What you have to do ▸ Your answer is the line containing "- [ ] Advanced" plus every line after it to the end of the data below, transcribed exactly and with nothing else.

Information provided ▸
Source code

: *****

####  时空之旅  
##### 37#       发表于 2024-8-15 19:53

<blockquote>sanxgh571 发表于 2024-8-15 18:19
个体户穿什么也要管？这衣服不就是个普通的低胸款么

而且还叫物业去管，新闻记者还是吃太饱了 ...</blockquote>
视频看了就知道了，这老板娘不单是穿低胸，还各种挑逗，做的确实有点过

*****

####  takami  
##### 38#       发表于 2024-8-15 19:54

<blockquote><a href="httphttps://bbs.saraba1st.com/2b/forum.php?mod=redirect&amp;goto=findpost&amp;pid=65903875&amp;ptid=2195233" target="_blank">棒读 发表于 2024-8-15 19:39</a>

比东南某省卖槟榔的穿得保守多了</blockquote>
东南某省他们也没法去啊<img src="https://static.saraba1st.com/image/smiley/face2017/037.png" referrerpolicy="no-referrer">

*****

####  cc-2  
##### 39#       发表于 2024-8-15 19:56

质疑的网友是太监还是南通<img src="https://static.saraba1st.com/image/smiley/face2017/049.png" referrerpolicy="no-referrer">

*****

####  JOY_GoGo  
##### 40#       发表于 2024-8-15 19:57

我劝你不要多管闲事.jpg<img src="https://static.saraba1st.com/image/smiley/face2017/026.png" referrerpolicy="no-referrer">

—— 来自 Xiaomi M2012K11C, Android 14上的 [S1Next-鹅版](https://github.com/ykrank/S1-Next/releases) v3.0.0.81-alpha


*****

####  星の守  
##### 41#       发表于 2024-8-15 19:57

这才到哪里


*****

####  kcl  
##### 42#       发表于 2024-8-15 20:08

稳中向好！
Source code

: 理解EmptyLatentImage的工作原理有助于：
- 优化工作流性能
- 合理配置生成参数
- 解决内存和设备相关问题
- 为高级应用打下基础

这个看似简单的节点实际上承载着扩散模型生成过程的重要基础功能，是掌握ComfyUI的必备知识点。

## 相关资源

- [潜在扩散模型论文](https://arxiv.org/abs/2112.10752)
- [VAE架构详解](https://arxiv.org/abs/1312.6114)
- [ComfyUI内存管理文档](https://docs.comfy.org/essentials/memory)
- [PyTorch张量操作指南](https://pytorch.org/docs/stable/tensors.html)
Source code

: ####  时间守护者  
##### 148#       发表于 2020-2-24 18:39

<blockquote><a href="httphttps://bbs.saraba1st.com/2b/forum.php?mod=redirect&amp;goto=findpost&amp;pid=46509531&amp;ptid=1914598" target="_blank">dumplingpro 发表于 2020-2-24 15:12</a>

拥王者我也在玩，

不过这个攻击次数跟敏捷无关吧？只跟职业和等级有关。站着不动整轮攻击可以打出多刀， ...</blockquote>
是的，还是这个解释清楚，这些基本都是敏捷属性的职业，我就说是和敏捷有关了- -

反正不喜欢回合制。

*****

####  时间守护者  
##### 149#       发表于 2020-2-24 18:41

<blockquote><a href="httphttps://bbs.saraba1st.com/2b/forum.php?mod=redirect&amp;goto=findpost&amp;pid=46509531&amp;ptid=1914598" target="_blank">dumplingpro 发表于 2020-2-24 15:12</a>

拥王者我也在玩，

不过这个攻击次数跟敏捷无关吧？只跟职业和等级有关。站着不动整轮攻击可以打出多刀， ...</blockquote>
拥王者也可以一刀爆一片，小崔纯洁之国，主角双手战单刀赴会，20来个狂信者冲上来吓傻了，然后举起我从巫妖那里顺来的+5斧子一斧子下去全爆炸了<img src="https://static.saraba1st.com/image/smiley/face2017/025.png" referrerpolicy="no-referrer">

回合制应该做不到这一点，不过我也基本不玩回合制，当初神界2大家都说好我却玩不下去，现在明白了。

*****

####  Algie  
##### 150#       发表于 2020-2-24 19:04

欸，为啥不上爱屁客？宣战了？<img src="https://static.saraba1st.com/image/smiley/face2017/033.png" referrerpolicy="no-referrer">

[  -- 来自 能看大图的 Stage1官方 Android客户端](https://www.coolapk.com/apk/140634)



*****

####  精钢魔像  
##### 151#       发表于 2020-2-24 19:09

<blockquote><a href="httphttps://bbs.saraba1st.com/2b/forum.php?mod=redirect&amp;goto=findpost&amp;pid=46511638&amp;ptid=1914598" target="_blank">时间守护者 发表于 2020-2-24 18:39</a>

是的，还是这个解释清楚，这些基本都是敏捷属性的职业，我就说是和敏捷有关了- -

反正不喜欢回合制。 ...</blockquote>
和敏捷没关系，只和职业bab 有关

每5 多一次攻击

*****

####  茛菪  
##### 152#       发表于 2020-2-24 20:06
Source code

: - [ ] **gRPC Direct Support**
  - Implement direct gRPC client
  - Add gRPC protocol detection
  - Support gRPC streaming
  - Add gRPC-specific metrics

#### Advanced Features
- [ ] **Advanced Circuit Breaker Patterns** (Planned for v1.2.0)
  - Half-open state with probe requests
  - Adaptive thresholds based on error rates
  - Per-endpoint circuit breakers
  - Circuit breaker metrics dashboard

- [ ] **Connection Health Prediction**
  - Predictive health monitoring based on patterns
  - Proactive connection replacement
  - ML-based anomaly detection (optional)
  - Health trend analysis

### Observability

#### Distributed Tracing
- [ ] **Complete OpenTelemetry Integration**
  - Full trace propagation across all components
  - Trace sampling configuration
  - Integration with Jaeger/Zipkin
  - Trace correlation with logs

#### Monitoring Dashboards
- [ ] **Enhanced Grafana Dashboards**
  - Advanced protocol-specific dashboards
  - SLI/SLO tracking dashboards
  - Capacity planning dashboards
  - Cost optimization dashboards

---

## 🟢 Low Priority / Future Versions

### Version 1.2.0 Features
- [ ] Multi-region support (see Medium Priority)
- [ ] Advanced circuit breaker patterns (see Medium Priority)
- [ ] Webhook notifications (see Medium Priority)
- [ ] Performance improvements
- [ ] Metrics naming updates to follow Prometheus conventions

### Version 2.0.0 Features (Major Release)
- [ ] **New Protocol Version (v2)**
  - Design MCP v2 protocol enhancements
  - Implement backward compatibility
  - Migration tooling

Reply ▸
- [ ] Advanced circuit breaker patterns (see Medium Priority)
- [ ] Webhook notifications (see Medium Priority)
- [ ] Performance improvements
- [ ] Metrics naming updates to follow Prometheus conventions

### Version 2.0.0 Features (Major Release)
- [ ] **New Protocol Version (v2)**
  - Design MCP v2 protocol enhancements
  - Implement backward compatibility
  - Migration tooling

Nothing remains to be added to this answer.